Often a segment is identical to a sentence, in which case the regular expression specifies the text patterns that constitute a sentence.
The definition of a segment break is defined in two parts:
- Before break: A pattern for the text immediately before the segment break.
- After break: Another pattern of text that defines the text immediately following the break.
A segment break is created only if some text matches the before break pattern and is immediately followed by text that matches after break pattern.
Multiple rules
You might want a number of segmentation rules, for example, one rule to define the segmentation where there is a colon, and another rule to cover the case where there is a period.
In any one project, for the same language pair, you can use multiple main TMs with different segmentation rules.
Other language resources that affect segmentation
- List of Abbreviations.
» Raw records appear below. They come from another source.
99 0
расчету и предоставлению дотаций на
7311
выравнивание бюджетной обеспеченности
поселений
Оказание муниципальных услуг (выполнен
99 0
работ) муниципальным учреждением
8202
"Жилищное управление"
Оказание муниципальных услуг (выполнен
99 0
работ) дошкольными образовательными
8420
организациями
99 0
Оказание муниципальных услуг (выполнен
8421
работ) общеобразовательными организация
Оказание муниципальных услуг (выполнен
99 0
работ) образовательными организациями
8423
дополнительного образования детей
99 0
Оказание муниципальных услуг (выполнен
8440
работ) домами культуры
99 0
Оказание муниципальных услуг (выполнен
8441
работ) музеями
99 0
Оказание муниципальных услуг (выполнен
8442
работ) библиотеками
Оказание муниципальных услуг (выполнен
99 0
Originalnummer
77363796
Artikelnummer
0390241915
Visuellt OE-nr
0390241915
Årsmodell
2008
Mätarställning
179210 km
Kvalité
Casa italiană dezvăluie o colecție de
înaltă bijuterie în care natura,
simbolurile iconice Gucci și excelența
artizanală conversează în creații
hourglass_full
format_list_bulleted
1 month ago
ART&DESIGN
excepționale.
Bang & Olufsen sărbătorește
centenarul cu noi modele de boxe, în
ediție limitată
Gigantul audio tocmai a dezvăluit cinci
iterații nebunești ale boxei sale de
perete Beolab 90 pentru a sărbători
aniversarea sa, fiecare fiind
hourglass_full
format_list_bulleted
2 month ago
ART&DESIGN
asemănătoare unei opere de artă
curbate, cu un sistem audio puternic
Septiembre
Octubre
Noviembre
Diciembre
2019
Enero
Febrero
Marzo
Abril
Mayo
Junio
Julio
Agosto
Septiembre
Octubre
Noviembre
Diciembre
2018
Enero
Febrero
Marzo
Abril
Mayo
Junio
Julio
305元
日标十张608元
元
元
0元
This contains a list of abbreviations that finish with a period (.), for example, etc. The period at the end of etc. does not necessarily mark the end of a sentence, though it might do so, by chance.
- List of Ordinal followers. Like abbreviations, ordinal followers provide cases where a period does not necessarily mark the end of a segment: when followed by some nouns, a set of digits followed by a period (for example 23.) signifies the ordinal (23rd), not the end of a sentence. For example 23. April, can mean 23rd April. The list of ordinal followers is the list of such nouns.
Rules specifying exceptions
In addition, even if the text does satisfy these rules, if the text also matches the exception rules, a segment break is not created. You might want to define an exception to cater for the use of a period in a sentence, for example:
You should not use periods (.) in file names.